- Details
- Written by Gideon Levy Gideon Levy
- Published: 19 February 2014 19 February 2014
- Hits: 4003 4003
Failure is assured even if ‘success’ is achieved. Sooner or later, the Palestinian rebellion will erupt again, as justified as ever.
If United States Secretary of State John Kerry fails in his efforts, it will be a disaster; if he succeeds, it will be an even greater disaster. Failure is liable to herald what New York Times analyst Thomas Friedman has called “the Brussels intifada,” a third intifada that won’t involve bombings and violence but sanctions and international boycotts of Israel. Failure will push the Palestinians back to the United Nations, where even the U.S. may remove its automatic and blind veto umbrella that has always protected Israel there. In the end, failure is also liable to reignite the fire of rebellion in the territories.
But success would be even more ominous. Kerry is not an honest broker, because the U.S. cannot be one − not even the U.S. of President Barack Obama, as disappointing as that is. The absolute ally of one side can never be a fair intermediary, not in business and not in diplomacy. An ally that cannot exploit the dependence of its protectorate to advance a fair agreement can’t achieve anything that will resolve the ultimate problems.
Instead, the name of the game now is exploiting the weakness of the Palestinian Authority. With the Arab world fighting its own regimes and the Western world tired of this endless conflict, the Palestinians are left alone to their fate. America is trying to bring them to their knees and subdue them. If it succeeds, it will be a disaster.

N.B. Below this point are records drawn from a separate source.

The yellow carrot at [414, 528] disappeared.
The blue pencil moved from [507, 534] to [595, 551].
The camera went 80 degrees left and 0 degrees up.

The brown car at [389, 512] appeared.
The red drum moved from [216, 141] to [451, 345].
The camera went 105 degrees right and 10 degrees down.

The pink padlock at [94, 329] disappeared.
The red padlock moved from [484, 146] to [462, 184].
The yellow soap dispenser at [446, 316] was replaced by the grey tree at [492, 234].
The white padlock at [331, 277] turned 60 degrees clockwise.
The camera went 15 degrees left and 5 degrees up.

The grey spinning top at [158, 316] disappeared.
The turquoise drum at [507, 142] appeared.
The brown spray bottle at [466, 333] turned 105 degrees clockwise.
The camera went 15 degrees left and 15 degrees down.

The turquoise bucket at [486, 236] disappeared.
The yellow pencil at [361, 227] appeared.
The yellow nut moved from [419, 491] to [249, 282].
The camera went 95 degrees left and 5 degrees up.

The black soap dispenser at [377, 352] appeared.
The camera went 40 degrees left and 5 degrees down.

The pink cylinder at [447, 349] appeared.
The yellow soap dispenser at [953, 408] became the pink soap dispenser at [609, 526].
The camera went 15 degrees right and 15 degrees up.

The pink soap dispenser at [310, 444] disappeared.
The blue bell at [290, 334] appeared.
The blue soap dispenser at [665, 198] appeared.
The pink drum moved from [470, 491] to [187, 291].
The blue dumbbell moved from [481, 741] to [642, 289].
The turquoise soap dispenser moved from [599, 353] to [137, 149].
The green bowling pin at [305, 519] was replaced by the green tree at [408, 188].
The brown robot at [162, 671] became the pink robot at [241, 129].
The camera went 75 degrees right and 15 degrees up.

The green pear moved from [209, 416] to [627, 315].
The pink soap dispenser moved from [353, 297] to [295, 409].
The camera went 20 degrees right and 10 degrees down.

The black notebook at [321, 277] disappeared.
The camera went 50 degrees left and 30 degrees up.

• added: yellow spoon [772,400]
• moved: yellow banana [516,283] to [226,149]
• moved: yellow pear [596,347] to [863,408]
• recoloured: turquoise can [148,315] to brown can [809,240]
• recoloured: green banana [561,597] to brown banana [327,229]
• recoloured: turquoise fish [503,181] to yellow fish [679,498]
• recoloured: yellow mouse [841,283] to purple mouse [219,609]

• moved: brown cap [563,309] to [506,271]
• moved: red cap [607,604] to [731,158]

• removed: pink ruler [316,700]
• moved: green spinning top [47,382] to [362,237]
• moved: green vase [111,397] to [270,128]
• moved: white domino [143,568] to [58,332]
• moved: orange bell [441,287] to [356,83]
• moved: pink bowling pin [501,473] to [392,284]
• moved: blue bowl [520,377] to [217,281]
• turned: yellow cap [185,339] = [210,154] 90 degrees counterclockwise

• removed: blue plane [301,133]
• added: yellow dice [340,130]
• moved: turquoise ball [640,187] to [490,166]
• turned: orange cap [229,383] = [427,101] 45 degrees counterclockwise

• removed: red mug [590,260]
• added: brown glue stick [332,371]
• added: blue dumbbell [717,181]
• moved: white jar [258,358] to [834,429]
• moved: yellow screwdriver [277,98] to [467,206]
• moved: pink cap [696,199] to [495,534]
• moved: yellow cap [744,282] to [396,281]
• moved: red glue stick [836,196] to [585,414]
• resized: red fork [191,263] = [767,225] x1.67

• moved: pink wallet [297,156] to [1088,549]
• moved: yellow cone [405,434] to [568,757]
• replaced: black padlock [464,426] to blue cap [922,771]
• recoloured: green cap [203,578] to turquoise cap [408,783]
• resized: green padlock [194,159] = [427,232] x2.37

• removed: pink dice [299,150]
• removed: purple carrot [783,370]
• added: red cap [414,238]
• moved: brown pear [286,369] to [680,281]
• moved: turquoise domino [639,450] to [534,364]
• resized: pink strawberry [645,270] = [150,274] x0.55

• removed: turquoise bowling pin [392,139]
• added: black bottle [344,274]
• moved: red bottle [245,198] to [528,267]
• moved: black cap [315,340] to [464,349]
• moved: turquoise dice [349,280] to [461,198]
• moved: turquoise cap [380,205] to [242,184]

It would not only be unfair, but futile. If Kerry succeeds and the Palestinians sign the letter of surrender, 80 percent of the settlers will remain in place; Jerusalem won’t really be divided − certainly not enough to serve as two capitals; the Jordan Valley will remain in Israeli hands, whether leased, rented or borrowed; the imaginary Palestinian state will be demilitarized; Gaza will remain besieged, trapped and forgotten; Hamas, which represents around half the Palestinian people, will continue to be treated as an outcast; Israel will be recognized as a strictly kosher Jewish state, certified by the PA; the right of return will be denied forever to all the Palestinian exiles and refugees, wherever they may be; and the demands for “security arrangements” will be met − Israel’s demands, of course. The Palestinians, 7,000 of whom have been killed since 2000, have no security problems; their lives and wellbeing are guaranteed and thoroughly secured.
And what happens then? Will this solution last for any length of time? Will the millions of Palestinians bow their heads in submission and return happily to their routines, alongside 80 percent of their uninvited neighbors, with their lust for real estate, messianism and dispossession, some of whom live on the Palestinians’ private lands? Will they celebrate their independence in the alleys of Shuafat, their new eternal capital? And the refugees in the camps and the exiles all over the world, will they give up their dream? Will Hamas be disarmed? All because Kerry pressed and Mahmoud Abbas gave in?
None of this will happen, of course. Kerry is offering submission, and Abbas may be forced to sign off on it. Obama is watching what’s going on from a safe distance, lest failure be attributed to him. But failure is guaranteed, even if “success” is achieved. There might be a (slim) chance that these agreements will be implemented. And then what? Sooner or later, the Palestinian rebellion will erupt again, as justified as ever. The refugees whose problems were not solved, the farmers whose lands were not returned, Hamas, which was left out in the cold, and the left-wing movements will not accept the agreement. They won’t be able to accept it.
And then most Israelis’ heart’s desire will be achieved. Again they’ll be able to say to the world: See? We yielded and yielded, and they betrayed us; we gave and gave, and they returned to terrorism. They’re like animals, just like after the disengagement. Prospects for a real solution will recede even more, this time perhaps forever.
I ran into Friedman at the airport last week as he was leaving the country following his conversations in Jerusalem and Ramallah. The esteemed commentator said that he got the impression that much more was going on beneath the surface than was obvious. And my heart was filled with great fear.